• **Data records**
*** Block opens ***

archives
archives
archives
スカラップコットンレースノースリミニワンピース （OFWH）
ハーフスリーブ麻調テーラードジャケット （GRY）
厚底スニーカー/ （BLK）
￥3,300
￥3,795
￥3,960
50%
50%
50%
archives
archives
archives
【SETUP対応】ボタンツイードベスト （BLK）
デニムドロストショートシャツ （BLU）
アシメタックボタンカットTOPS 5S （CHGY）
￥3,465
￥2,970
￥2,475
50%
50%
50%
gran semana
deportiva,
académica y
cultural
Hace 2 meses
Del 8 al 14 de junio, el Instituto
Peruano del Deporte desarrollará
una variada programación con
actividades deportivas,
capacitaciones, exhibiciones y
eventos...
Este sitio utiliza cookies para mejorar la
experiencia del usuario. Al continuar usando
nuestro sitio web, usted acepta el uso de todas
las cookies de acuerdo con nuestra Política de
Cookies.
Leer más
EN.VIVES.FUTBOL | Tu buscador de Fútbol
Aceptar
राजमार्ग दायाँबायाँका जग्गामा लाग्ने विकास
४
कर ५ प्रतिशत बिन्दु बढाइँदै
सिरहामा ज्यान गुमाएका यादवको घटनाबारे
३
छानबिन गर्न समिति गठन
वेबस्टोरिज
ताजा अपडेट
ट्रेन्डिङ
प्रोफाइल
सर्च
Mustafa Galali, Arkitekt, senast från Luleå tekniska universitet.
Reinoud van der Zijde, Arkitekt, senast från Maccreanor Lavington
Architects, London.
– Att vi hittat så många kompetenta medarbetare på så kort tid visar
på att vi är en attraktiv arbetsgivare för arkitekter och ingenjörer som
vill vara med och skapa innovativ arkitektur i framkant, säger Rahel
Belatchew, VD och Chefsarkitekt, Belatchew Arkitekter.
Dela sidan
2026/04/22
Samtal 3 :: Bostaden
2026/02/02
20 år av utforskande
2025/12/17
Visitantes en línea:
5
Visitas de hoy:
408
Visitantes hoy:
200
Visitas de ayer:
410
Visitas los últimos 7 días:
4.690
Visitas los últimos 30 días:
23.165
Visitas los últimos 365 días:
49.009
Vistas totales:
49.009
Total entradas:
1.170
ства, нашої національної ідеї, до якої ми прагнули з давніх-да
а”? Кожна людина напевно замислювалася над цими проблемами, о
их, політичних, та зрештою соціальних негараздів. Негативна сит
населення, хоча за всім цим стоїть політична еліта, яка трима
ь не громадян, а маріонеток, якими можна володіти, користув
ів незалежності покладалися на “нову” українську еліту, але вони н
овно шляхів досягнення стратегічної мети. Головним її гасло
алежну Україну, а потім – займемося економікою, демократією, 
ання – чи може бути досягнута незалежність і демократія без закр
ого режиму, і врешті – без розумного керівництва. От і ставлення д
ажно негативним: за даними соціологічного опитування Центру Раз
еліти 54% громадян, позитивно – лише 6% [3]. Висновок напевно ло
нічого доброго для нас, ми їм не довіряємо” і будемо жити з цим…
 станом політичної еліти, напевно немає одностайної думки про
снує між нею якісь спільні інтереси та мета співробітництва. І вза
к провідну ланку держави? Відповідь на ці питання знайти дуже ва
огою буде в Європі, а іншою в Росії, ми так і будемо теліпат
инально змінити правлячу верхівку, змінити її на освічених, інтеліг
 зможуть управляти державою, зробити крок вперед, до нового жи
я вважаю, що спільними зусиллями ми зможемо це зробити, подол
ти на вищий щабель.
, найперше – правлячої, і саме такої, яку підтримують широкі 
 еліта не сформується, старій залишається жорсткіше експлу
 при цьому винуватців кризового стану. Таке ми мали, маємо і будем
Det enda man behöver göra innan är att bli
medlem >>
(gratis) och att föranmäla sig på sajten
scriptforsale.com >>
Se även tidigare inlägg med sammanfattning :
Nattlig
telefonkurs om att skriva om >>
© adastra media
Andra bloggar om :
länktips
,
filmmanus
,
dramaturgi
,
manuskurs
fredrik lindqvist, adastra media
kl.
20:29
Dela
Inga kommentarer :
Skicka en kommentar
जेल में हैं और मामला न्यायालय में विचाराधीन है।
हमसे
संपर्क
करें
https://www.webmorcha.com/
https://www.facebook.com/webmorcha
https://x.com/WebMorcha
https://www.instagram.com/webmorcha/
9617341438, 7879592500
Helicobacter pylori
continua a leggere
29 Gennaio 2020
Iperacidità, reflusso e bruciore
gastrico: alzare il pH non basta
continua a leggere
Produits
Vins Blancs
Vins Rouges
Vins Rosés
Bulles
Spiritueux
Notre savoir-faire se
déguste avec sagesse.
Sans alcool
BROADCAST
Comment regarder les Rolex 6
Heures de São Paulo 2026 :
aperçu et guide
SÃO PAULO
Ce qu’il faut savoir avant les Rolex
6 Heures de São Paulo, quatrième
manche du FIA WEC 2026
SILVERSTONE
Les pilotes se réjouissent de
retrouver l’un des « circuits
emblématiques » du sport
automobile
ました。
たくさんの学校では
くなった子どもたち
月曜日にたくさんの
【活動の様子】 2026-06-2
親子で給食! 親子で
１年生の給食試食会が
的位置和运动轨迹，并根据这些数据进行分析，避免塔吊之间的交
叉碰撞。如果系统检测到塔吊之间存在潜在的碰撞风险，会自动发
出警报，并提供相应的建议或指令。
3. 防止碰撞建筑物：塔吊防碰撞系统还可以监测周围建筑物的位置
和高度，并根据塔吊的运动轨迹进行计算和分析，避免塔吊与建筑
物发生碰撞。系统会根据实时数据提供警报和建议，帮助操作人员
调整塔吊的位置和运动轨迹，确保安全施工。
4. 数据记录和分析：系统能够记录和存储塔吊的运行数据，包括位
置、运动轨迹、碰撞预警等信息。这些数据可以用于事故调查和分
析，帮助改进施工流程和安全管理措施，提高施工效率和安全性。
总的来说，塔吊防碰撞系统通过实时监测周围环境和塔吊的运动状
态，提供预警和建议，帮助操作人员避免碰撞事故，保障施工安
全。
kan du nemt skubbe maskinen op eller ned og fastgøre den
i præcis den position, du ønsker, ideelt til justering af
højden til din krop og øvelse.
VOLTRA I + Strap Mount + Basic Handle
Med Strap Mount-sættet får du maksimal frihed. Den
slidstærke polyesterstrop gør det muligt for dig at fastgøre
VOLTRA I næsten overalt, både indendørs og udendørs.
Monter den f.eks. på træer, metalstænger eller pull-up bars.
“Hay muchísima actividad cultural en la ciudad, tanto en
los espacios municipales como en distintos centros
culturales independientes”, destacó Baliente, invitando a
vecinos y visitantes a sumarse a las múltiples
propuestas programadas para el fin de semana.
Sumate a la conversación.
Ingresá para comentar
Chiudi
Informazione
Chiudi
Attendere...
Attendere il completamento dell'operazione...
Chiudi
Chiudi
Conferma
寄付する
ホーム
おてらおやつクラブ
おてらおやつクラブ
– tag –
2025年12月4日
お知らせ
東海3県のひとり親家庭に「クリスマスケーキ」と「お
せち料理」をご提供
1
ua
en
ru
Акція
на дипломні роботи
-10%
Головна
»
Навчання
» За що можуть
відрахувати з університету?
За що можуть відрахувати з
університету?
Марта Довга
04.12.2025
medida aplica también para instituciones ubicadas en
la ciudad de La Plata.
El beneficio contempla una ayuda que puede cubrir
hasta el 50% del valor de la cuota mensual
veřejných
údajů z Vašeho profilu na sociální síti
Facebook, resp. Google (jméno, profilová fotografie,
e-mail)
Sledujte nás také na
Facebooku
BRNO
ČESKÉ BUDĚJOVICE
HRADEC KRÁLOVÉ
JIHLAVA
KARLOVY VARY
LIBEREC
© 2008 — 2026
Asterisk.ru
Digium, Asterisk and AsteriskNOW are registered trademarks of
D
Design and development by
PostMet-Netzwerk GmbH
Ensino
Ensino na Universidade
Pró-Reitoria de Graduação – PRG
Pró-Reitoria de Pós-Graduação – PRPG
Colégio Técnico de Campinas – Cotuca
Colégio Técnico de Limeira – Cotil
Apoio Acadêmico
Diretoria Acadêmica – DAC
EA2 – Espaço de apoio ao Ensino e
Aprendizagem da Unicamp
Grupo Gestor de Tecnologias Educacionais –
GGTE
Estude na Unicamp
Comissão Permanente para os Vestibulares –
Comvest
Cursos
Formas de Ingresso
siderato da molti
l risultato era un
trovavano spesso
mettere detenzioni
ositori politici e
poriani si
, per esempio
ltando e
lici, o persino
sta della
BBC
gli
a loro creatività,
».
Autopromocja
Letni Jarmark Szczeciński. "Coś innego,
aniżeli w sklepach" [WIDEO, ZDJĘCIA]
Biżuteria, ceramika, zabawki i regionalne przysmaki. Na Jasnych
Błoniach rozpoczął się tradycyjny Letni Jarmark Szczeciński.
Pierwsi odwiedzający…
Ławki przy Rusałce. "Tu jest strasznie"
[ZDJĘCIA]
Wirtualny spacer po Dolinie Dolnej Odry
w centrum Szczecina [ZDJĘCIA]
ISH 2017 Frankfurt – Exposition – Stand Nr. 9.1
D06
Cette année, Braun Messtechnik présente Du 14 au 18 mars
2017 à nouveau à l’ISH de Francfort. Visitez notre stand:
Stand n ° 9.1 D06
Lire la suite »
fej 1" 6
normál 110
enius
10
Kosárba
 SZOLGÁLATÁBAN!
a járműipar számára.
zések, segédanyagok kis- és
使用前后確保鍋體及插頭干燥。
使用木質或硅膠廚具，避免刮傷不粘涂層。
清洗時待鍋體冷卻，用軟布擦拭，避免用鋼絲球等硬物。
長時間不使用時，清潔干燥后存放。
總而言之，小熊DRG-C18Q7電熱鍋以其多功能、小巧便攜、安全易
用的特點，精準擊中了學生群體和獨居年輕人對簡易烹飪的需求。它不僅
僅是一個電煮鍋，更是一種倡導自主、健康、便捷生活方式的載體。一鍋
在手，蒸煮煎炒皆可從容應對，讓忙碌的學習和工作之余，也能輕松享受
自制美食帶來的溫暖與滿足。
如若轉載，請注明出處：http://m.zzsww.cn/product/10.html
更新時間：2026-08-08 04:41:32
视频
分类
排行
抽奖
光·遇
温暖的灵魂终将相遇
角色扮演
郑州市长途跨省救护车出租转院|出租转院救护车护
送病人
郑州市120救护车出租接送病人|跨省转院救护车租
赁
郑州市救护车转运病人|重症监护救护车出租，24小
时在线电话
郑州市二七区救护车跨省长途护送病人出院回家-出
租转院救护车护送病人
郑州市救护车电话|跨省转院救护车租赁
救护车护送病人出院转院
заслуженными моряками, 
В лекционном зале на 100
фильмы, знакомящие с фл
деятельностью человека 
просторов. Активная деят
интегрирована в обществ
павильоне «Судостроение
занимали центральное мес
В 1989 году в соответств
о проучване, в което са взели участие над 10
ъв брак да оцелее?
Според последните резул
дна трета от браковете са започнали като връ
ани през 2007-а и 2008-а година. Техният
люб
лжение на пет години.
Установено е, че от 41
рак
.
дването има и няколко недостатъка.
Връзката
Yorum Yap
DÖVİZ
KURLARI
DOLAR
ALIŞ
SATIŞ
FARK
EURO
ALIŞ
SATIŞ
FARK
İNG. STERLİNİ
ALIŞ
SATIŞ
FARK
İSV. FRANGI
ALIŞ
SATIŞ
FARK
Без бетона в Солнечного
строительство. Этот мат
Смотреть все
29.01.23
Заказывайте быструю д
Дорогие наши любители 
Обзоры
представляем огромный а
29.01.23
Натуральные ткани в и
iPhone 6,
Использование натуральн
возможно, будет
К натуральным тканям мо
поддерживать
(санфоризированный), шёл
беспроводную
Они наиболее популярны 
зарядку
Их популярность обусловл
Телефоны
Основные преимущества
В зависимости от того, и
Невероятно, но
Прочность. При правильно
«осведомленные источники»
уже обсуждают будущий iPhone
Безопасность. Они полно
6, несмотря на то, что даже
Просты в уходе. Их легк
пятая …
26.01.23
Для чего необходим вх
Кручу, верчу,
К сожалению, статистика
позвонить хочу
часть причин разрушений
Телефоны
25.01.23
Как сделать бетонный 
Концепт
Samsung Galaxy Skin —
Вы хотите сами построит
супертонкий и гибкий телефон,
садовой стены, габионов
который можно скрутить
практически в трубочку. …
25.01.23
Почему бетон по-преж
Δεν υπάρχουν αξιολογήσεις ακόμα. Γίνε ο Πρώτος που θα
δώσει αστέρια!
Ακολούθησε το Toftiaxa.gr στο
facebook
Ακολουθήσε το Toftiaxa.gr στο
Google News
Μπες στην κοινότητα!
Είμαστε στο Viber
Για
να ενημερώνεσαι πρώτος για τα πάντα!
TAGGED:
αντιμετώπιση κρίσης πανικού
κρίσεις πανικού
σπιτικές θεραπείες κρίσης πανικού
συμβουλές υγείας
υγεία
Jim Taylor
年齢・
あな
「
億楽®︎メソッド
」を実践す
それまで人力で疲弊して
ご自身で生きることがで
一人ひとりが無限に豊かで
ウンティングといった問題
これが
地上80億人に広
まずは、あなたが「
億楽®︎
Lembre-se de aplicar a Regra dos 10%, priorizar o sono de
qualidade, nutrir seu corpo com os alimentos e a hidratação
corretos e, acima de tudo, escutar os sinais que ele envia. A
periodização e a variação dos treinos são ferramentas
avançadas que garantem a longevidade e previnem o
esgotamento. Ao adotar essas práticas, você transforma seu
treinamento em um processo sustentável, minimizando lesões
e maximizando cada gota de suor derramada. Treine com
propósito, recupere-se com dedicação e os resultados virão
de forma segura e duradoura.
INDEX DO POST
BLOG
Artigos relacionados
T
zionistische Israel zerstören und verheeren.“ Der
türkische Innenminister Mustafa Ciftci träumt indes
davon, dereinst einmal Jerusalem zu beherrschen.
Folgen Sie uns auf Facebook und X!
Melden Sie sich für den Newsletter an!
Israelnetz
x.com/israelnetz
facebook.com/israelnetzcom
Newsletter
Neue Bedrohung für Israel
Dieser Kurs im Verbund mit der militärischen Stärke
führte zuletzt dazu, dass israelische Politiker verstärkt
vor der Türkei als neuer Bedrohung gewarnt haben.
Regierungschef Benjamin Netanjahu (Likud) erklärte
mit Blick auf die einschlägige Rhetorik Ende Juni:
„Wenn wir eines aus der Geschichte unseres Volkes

*** Block closes ***

• **How to complete this task**
Show every line in the entries above that contains the string "будемо".

• **Exercise output**
нічого доброго для нас, ми їм не довіряємо” і будемо жити з цим…
огою буде в Європі, а іншою в Росії, ми так і будемо теліпат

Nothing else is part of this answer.